MITARD Germaine [née MARION Germaine, Jeanne]

Par Jacques Cousin

Née le 22 avril 1909 à Mézidon (Calvados), morte le 11 octobre 1992 à Dijon (Côte d’Or) ; institutrice en Mayenne ; militante syndicaliste.

Son père était employé des chemins de fer de l’État. Germaine Marion fréquenta l’École normale d’institutrices de Laval (Mayenne) de 1925 à 1928 et en sortit avec le brevet supérieur. Elle épousa uniquement civilement le 23 mars 1932 à Laval, Henri Mitard, instituteur syndicaliste mayennais. Ils eurent deux enfants qui ne reçurent pas de sacrements religieux. Elle exerça avec son mari successivement à Saint-Jean-sur-Erve, à Bais et à Saint-Pierre-sur-Erve.

Germaine Marion adhéra au SN (CGT) en 1928. L’année suivante, elle entra au Parti socialiste SFIO. Le 7 mai 1935, elle fut largement élue en compagnie de Marthe Martinne*, d’Auguste Beuneux et d’Elisée Mautaint* aux élections du conseil départemental de l’enseignement primaire, au détriment des quatre candidats du syndicat des membres de l’enseignement laïc (CGTU). Bien que n’étant pas élue à la commission administrative, elle fut intégrée à la commission corporative du SN devenu Syndicat national des instituteurs après la réunification. Elle ne souhaita pas renouveler sa candidature aux élections du 26 avril 1938 au conseil départemental et fut remplacée, après vote en commission administrative de la section, par Clothilde Bienvenu*. Elle resta cependant membre de la commission corporative. Germaine Mitard et son mari figuraient parmi les 22 signataires de l’appel à la grève lancé par le SNI aux instituteurs mayennais. Cet arrêt de travail décidé par le comité confédéral de la CGT, se solda, le 30 novembre 1938, par un échec. Il n’y eut que 45 instituteurs grévistes en Mayenne qui furent tous sanctionnés par une perte de salaire de huit jours, compensée grâce à un appel à la solidarité lancé en leur faveur par la section départementale du SNI. Le 13 décembre 1940, Germaine Mitard, comme tous les autres signataires de l’appel, fut sanctionnée par un blâme pour activités extra-scolaires illicites.
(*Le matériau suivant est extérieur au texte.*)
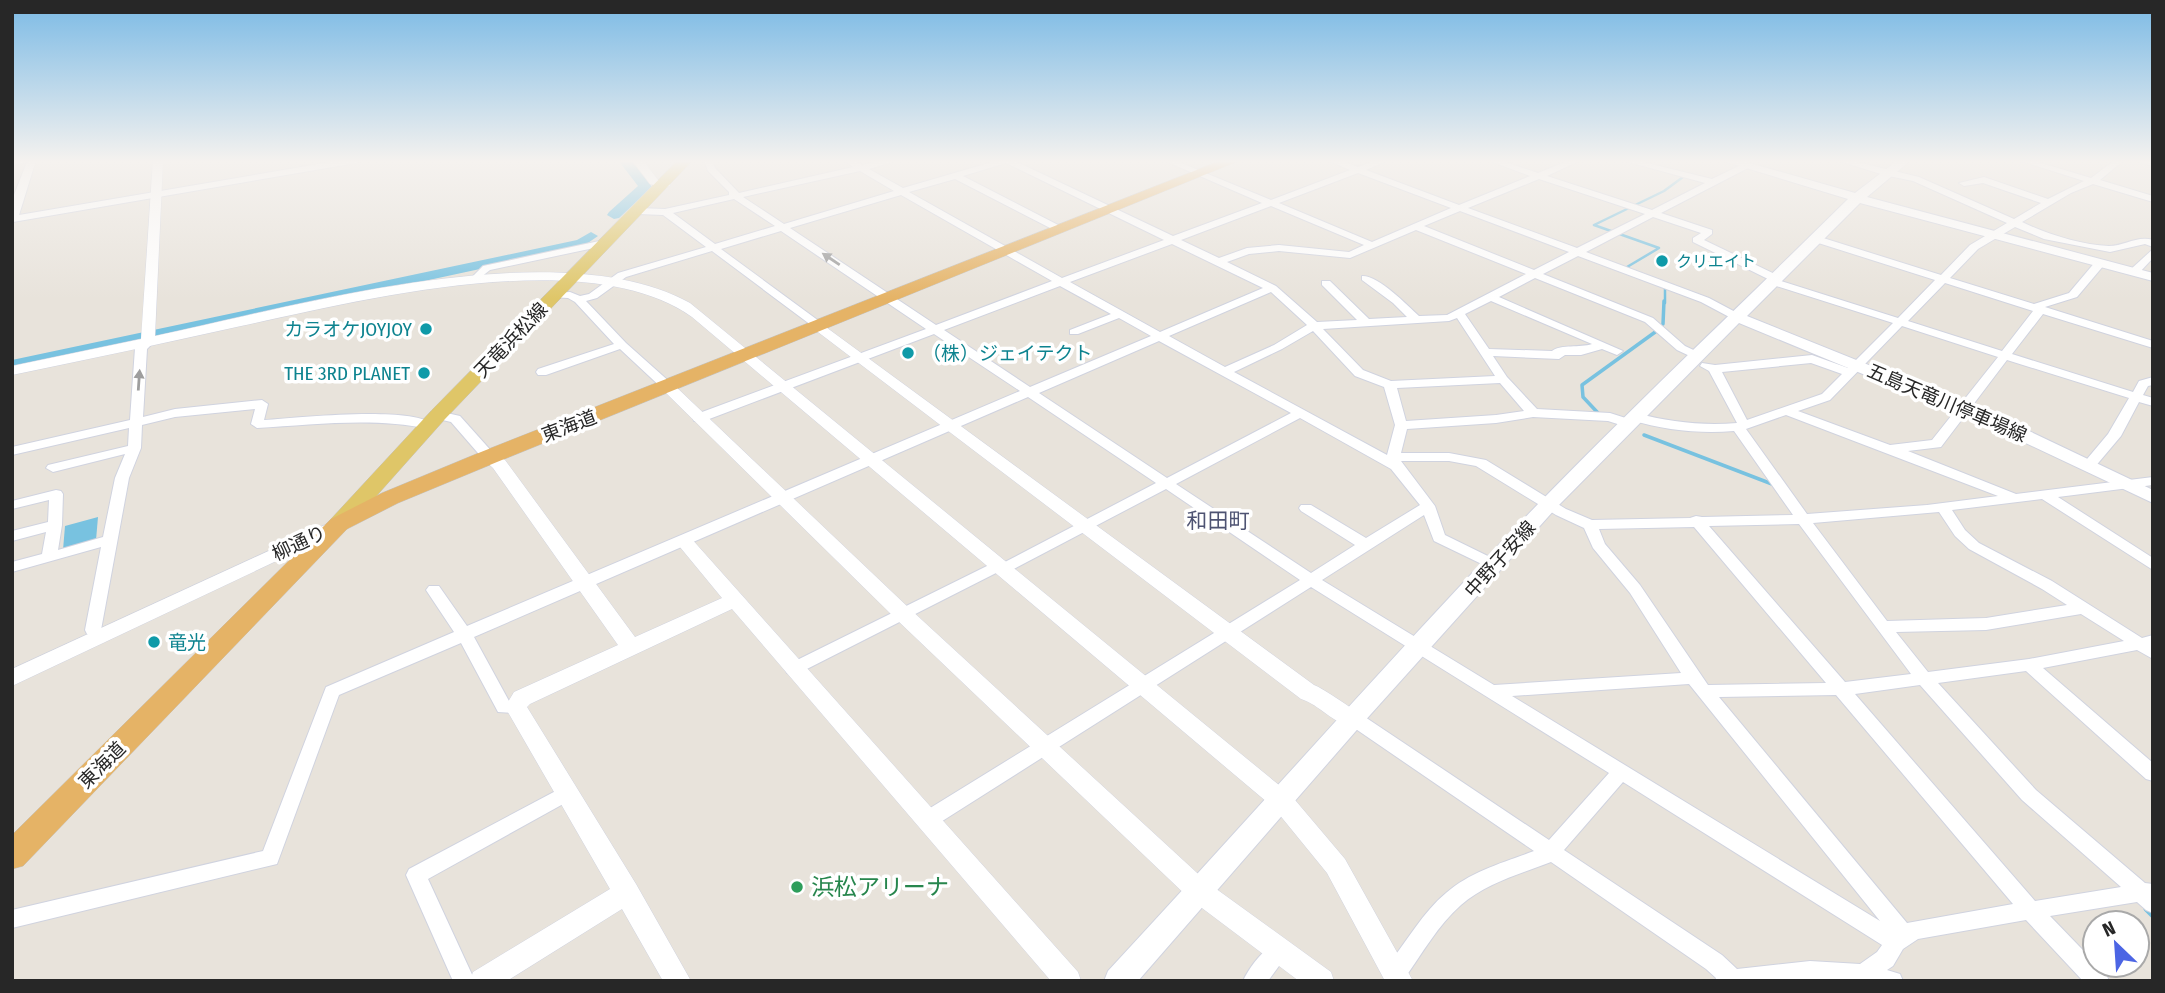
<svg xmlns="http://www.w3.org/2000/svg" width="2165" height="993" viewBox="0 0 2165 993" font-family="'Fira Sans Condensed','Noto Sans JP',sans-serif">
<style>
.water{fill:#78c2e0}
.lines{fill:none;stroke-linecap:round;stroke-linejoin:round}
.stream-far2{stroke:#78c2e0;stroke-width:2.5}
.stream-far1{stroke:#78c2e0;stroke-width:3.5}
.stream{stroke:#78c2e0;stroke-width:5}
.river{fill:#78c2e0;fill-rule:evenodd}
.minor-casing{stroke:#d0d3df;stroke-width:2}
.tertiary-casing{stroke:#d0d3df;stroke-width:1}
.secondary-casing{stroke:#d0d3df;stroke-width:2}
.primary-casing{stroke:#c3c3c3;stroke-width:1}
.trunk-casing{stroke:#c3c3c3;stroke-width:1}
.minor{fill:#fff;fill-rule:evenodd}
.tertiary{fill:#fff;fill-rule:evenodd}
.secondary{fill:#fff;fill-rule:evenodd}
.primary{fill:#dfc668;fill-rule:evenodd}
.trunk{fill:#e5b366;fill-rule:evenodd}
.oneway{fill:#9e9e9e}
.culture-dot{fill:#0f9aa8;stroke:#fff;stroke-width:2.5}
.leisure-dot{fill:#2e9e5b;stroke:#fff;stroke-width:2.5}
.labels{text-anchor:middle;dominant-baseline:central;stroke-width:7;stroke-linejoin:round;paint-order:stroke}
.far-culture-label{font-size:16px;fill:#0d838f;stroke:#fff;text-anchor:start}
.culture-label{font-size:19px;fill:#0d838f;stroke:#fff;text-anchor:end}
.street-label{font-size:19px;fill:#272727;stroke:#fff}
.neighbourhood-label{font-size:21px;fill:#4e5372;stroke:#fff}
.near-leisure-label{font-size:23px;fill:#27864d;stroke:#fff;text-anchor:start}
</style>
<rect width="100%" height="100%" fill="#e8e3db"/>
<polygon class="water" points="98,517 96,540 63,550 65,526"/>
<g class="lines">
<g class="stream-far2">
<polyline points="1629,268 1627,267 1659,248 1594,225 1664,191 1683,177"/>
<polyline points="1665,303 1665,286"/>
</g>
<g class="stream-far1">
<polyline points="1663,324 1664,301"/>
<polyline points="1598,413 1583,397 1582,385 1658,330"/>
<polyline points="1644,435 1772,484"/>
</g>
<polyline class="stream" points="2146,909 2153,916"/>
<g class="river">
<polygon points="618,160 631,160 652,187 619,218 614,219 607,215 609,212 638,186"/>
<polygon points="591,232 598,236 582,247 12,370 12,360 577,240"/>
</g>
<defs>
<g id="minor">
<polygon points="12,160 36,160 19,215 342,160 360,160 356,163 13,222 12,200 27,162 12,165"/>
<path d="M704 160H712L715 168 739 193 853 167 844 160H854L862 165 884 160H899L869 169 903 188 999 160H1013L1173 236 1262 203 1163 160H1174L1271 200 1350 170 1327 160H1339L1358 167 1377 160H1389L1366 170 1459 205 1530 176 1487 160H1499L1538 173 1570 160H1581L1547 176 1652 210 1705 183 1621 160H1635L1712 179 1747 162 1750 163V167L1661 213 1712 230V234L1704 240 1781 277V281L1898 318 1935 280 1812 241V237H1820L1941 275 1970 245 2007 223 1913 181 1884 175 1836 160H1849L1919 177 2014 219 2041 203 1983 183 1964 186 1959 183 1984 177 2048 199 2084 181 2018 160H2031L2091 178 2115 160H2124L2100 180 2153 196V202L2093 184 2071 193 2022 222C2047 234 2081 245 2109 246 2124 246 2138 235 2153 240V247L2145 244 2110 252 2044 239 2015 227 1978 249 1950 278 2034 304 2069 293 2096 261H2104V265L2077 297 2045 307 2153 341V348L2043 314 2012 354 2133 392 2139 381 2153 377V385L2148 386 2143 395 2153 398V406L2139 402 2121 436 2094 468H2084L2082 465 2108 434 2129 398 2007 360 1941 447 1908 451 2016 494 2153 477V485L2058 497 2153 558V570L2042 499 1952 510 1965 530 1979 543 2052 581 2142 638 2153 635V659L2137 650 2043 668 2153 763V781L2146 779 2026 671 1938 683 2036 790 2145 883 2153 884V913L2146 910 2137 902 2050 916 2106 974 2109 981H2083L2026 920 1918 939 1903 949 1893 966 1887 970 1900 974 1903 981H1715L1716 978 1706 969 1551 862C1520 874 1486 883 1461 905 1438 925 1422 954 1404 979H1388L1385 972 1388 965C1407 941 1423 912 1446 893 1471 871 1505 862 1534 851L1347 723 1344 718 1347 713 1353 711 1359 713 1549 840 1609 773 1311 587 936 825 929 827 922 825 919 819 922 813 1300 580 1166 489 1008 572H998L799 673 793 675 787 673 785 669 787 665 993 563H1003L1156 483 1028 397 474 637 509 701 522 702 525 707 522 712 516 713 498 712 461 643 339 695 277 864 12 928V910L263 851 326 687 454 632 426 590 429 586H439L467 626 1020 391 934 334 704 421H694L693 418 694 415 926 329 781 231 721 249 823 324V328H815L712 251 626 277 597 298 586 301 626 343 672 384 674 387 672 390H664L620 349 546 375H538L536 372 538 369 614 344 575 302 568 298 552 297V293L570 292 580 296 589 294 618 273 706 247 663 215 638 214 633 211 638 208 665 209 729 195V192L708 171ZM1006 163 1164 240 1062 278 909 192 955 179 1056 231H1062V227L963 176ZM860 171 894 191 784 224 743 197ZM1358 173 1451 208 1372 242 1279 203ZM1539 179 1645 214 1577 248 1468 208ZM901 195 1052 281 936 325 790 228ZM734 199 775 226 715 244 673 213ZM1271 206 1364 245 1349 252 1279 245 1247 248 1219 258 1181 240ZM1460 211 1569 252 1534 270 1424 226ZM1653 217 1701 233 1693 238V242L1770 280V284L1893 323 1848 368 1812 355 1715 365 1702 363 1700 366 1709 371 1737 423C1703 426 1669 422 1636 413L1630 417 1631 420C1664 430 1700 434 1734 431L1793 515 1702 517 1696 516 1690 518 1592 520 1566 509 1486 460 1449 453H1401L1407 429 1496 423 1533 417 1608 421 1630 428 1635 427 1636 424 1635 421 1610 413 1537 409 1507 377 1493 356 1559 359 1565 355H1581L1602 349 1617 355 1623 351 1499 297 1535 278 1645 322 1677 350 1694 358H1702V354L1685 346 1653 318 1543 274 1578 256 1701 302 1733 319H1741V315L1709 298 1586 252ZM1416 230 1526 274 1447 315 1419 316C1407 305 1378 275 1362 276V280L1393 303 1407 317 1369 319 1330 281H1322V285L1357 320 1317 322 1276 286 1227 262 1249 254 1279 251 1350 258ZM1172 244 1263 288 1160 332 1070 282ZM1945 283 2033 311 2002 351 1908 321ZM1060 286 1111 314 1070 330V334H1078L1119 318 1151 336 1030 387 944 330ZM1271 292 1307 325 1274 345 1225 367 1169 336ZM1491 301 1592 344C1580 348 1561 344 1552 351L1489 349 1465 314ZM1457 318 1495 376 1391 381 1363 370 1323 329 1449 321ZM1902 326 1998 357 1932 440 1890 445 1798 411 1830 400ZM1313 331 1355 376 1384 387 1395 425 1387 455 1234 372 1282 349ZM1159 341 1291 413 1167 478 1039 393ZM1811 363 1842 374 1822 394 1747 420 1722 372ZM1500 383 1524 411 1496 415 1406 421 1397 388ZM1786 415 1998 496 1927 505 1807 514 1746 429ZM1300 418 1391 469 1420 505 1366 538 1311 505H1301L1299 508 1301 511 1355 545 1311 573 1176 484ZM1401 461H1449L1476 466 1556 515 1584 528 1593 548 1630 593 1681 673 1494 685 1322 580 1424 515 1434 541 1490 568H1500L1503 565 1500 562 1445 535 1435 506ZM1939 512 1955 536 1969 549 2042 589 2067 605 1986 618 1887 621 1813 523ZM1799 524 1911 674 1845 682 1709 526ZM1694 527 1826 683 1708 685 1640 585 1605 544 1599 529ZM2081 614 2124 641 2029 659 1928 672 1896 632 1986 630ZM1689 684 1880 921 1512 696ZM1920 685 2022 800 2121 887 2035 901 1855 694ZM1836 695 2013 904 1907 923 1719 697ZM1623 782 1882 945 1877 952 1860 964 1810 961 1737 969 1722 955 1564 850Z"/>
<polygon points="2138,160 2153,160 2153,166 2139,162"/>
<polygon points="604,240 609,243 608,245 490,270 476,281 471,278 483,266"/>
<polygon points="2153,249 2153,258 2138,274 2130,274 2130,270"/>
<path d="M148 339 154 342 147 349 143 417 175 409 262 400 268 404 264 420C299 418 410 405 435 425L429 429C373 417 314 425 257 428L251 424 255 409 175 417 142 425 141 448 129 478 101 630 99 634H87L85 630 101 547 12 572V562L42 554 46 532 12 541V531L48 522 49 500 12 509V501L56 490 61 491 63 494 62 525 58 550 103 537 115 478 125 454 53 472 46 468 48 465 128 446 129 428 12 455V447L130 420 135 348Z"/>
<polygon points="438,411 460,416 494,454 496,457 494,460 484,460 451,422 434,418 432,415"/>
<polygon points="567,785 574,788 576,793 574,798 428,879 475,981 453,981 406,875 409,869"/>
<path d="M1279 941 1287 944 1290 951 1268 981H1243C1249 967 1265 947 1279 941Z"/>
</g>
<g id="tertiary">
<path d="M153 160H163L155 336C297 306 558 230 690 303L1290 794 1345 859 1413 981H1385L1327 873 1274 808 692 317C587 242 359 301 241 326 165 343 89 359 12 375V366L141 339Z"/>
<polygon points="632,160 643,160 658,180 671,185 665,188 650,184"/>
<path d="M819 322 1314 685C1321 687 1361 714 1364 718L1361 724C1337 731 1322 705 1301 699L814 329 812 326Z"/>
<polygon points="668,382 673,384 910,609 1208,883 1331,972 1334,981 1299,981 1190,899 896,619 663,390 660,387"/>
<polygon points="489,452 505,460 635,637 722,598 675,541 678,537 690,537 1078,972 1081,981 1051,981 732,609 530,704 527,707 636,884 691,981 663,981 622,909 507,981 470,981 473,972 610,889 505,707 514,692 618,645 493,468 481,457"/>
<polygon points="336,520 345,526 342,530 12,686 12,669"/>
</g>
<path id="secondary" d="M1720 160H1739L1855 193 1898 160H1911L1867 197 2153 273V281L1860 203 1747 316 2008 421 2153 490V503L1996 429 1739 323 1556 508 1362 724 1138 981H1104L1108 971C1253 815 1393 654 1541 501 1641 398 1746 300 1848 199Z"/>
<polygon id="primary" points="678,160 693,160 445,419 347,529 339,531 331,529 327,524 331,519 431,411"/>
<polygon id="trunk" points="1222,160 1241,160 497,462 398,503 347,529 23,866 12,869 12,835 331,519 382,493 481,452"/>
</defs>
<use href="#minor" class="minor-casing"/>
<use href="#tertiary" class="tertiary-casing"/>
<use href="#secondary" class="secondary-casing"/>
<use href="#primary" class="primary-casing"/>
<use href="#trunk" class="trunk-casing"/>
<use href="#minor" class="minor"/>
<use href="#tertiary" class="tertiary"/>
<use href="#secondary" class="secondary"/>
<use href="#primary" class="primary"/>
<use href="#trunk" class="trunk"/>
</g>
<defs><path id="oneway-solid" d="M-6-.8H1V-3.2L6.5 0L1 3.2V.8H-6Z" transform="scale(1.75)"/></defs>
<g class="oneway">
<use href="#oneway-solid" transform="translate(831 259) rotate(-146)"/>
<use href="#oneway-solid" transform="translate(139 380) rotate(-86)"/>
</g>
<linearGradient id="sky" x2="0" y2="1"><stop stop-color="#7bbae5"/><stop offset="0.54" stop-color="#f5f2ef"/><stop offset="1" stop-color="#f5f2ef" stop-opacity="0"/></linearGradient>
<rect width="2165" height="299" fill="url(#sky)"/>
<g class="culture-dot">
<circle cx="1662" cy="261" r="7"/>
<circle cx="426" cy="329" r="7"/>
<circle cx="908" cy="353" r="7"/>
<circle cx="424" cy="373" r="7"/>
<circle cx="154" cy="642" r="7"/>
</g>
<circle class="leisure-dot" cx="797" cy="887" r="7"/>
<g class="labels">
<g class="far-culture-label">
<text x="1676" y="261">クリエイト</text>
</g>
<g class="culture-label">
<text x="412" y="329">カラオケJOYJOY</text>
<text x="922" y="353" text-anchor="start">（株）ジェイテクト</text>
<text x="410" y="373">THE 3RD PLANET</text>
<text x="168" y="642" text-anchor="start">竜光</text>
</g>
<g class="street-label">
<text transform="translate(511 340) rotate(-46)">天竜浜松線</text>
<text transform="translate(1947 403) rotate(23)">五島天竜川停車場線</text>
<text transform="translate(569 426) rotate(-21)">東海道</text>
<text transform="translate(299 543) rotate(-25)">柳通り</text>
<text transform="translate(1500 559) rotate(-48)">中野子安線</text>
<text transform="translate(102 765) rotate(-45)">東海道</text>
</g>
<g class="neighbourhood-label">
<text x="1218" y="521">和田町</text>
</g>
<g class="near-leisure-label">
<text x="811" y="887">浜松アリーナ</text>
</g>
</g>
<rect width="2165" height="993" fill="none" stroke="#272727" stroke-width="28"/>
<g transform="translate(2116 944) rotate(335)"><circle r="33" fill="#ffffff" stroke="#a9a9a9" stroke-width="2"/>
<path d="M0-5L12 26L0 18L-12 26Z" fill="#4c65e4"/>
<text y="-10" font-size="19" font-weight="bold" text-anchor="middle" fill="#272727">N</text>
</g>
</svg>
Hostile aux accords de Munich, avec son mari, Germaine Mitard quitta le Parti socialiste SFIO. Elle partageait les positions de son mari, proche des « Amis de l’École émancipée ».

Pour citer cet article :
https://maitron.fr/spip.php?article144929, notice MITARD Germaine [née MARION Germaine, Jeanne] par Jacques Cousin , version mise en ligne le 11 février 2013, dernière modification le 11 février 2013.

Par Jacques Cousin

SOURCES : Arch. dép. Mayenne, Fonds de la section départementale du SNI-PEGC, L’Amical, La Voix Syndicale. – Notes de Jacques Girault et de Jacques Omnès.